The results were far-reaching. By enabling users to interact with shared content directly within Teams, Lamba’s innovations helped tens of millions of people work more seamlessly without disrupting their workflows, influencing how billions of links are handled on the platform.
The standards she helped develop are now used by major global technology companies, as well as hospitals and educational institutions.
Advent of ChatGPT and its impact
In late 2022, ChatGPT arrived. Within Microsoft, an early investment in OpenAI had already been made.
A small group within the company understood that the enterprise world was about to be transformed. Lamba was one of the earliest people working on the enterprise story.
When ChatGPT launched its plugins, a system that allows users to bring external software directly into their AI conversations, Lamba was already building the Microsoft equivalent.
“I'd worked on a company-wide strategy for Copilot plugins. It started from me, from Teams, and became a Microsoft-wide adopted standard,” she shares.
The work was significant enough to be featured in the keynote of Microsoft’s executive vice president.
From there, Lamba moved on to agentic AI. She led the platform strategy for Microsoft's flagship collaborative agents for Teams—Facilitator Agent and Channel Agent. One was announced in 2023 and the other in 2024.
Today, Lamba is working on something she describes as the “agent brain”.
Her current work focuses on agent memory, agent intelligence, and agent context in Microsoft Teams. This is the infrastructure that determines what an AI agent knows about you, your preferences, your personality, your projects, and your organisation, and how it uses that information to serve you most effectively.
AI and the fear of losing jobs
While Lamba acknowledges that the engineer’s coding role has largely transformed due to AI, she insists that the human aspects of work, such as strategic thinking, alignment, persuasion, and driving, are not going anywhere.
“You are focusing more on thinking. The actual sitting down to do it is where AI is taking over,” she says.
Will AI disproportionately affect women, particularly those who take a break from their careers? Lamba admits the acceleration is real.

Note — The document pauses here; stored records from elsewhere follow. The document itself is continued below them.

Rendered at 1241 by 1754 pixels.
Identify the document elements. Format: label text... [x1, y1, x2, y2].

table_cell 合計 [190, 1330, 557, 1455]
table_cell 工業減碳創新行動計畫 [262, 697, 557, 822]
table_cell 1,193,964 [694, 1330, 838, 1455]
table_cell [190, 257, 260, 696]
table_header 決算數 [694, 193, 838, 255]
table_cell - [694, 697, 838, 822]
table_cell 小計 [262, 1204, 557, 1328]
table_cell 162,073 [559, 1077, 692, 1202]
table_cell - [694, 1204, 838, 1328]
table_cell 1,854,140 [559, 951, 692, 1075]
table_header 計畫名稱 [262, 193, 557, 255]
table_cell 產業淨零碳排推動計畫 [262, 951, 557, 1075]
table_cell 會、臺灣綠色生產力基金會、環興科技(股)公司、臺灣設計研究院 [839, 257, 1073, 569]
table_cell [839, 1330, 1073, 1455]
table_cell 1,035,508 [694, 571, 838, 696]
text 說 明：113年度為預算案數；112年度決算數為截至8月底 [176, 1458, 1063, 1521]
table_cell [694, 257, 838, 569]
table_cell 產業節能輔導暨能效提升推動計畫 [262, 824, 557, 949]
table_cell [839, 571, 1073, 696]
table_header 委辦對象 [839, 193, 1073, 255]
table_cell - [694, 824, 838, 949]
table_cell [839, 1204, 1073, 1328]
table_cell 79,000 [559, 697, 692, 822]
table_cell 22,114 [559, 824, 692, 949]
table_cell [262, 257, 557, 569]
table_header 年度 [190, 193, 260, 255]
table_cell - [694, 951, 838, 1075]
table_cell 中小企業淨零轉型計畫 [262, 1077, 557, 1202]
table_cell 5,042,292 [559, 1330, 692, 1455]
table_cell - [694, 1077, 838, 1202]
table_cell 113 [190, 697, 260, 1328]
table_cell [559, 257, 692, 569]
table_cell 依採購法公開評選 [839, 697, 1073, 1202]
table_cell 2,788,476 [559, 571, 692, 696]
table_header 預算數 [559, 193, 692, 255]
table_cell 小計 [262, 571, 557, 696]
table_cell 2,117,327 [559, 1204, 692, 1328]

“For anybody who has been out for even six months, the industry has moved light years ahead. But many people have been able to upskill very easily with AI. Even if I’m returning after leave, I can quickly understand what decisions have been made, what my manager is focused on, and what the market is doing. It's almost like having a personal assistant,” she says.
Beyond her role at Microsoft, Lamba sits on the Advisory Council for Products That Count, a prestigious, invite-only group of over 500,000 product managers, CPOs, and industry leaders from top firms like Google, Amazon, and Meta, helping shape best practices for product management in an AI-first era.
As an executive in Residence at Mighty Capital, a San Francisco-based VC fund, Lamba advises Series A and Series B enterprise startups. She is also involved with Products by Women, a community focused on upskilling women in the field.
In the academic world, she reviews papers and conferences at the intersection of AI, human-computer interaction, and the future of collaboration.
Lamba is candid about what it still feels like to walk into a room where the majority are men.
“It used to be very intimidating at the start. Even now, there is a little bit of impostor syndrome. But I just put it aside. It’s there. My advice to anyone would be: just own what you know and speak about it,” she says.
On where she sees herself in five years, Lamba does not hesitate to proclaim her love for what she’s doing.
“I am 100% going to still be doing AI. I feel very passionately about enterprise productivity—but human productivity is the other thing. And collaboration. That's exactly what I do right now, and I love it,” she says.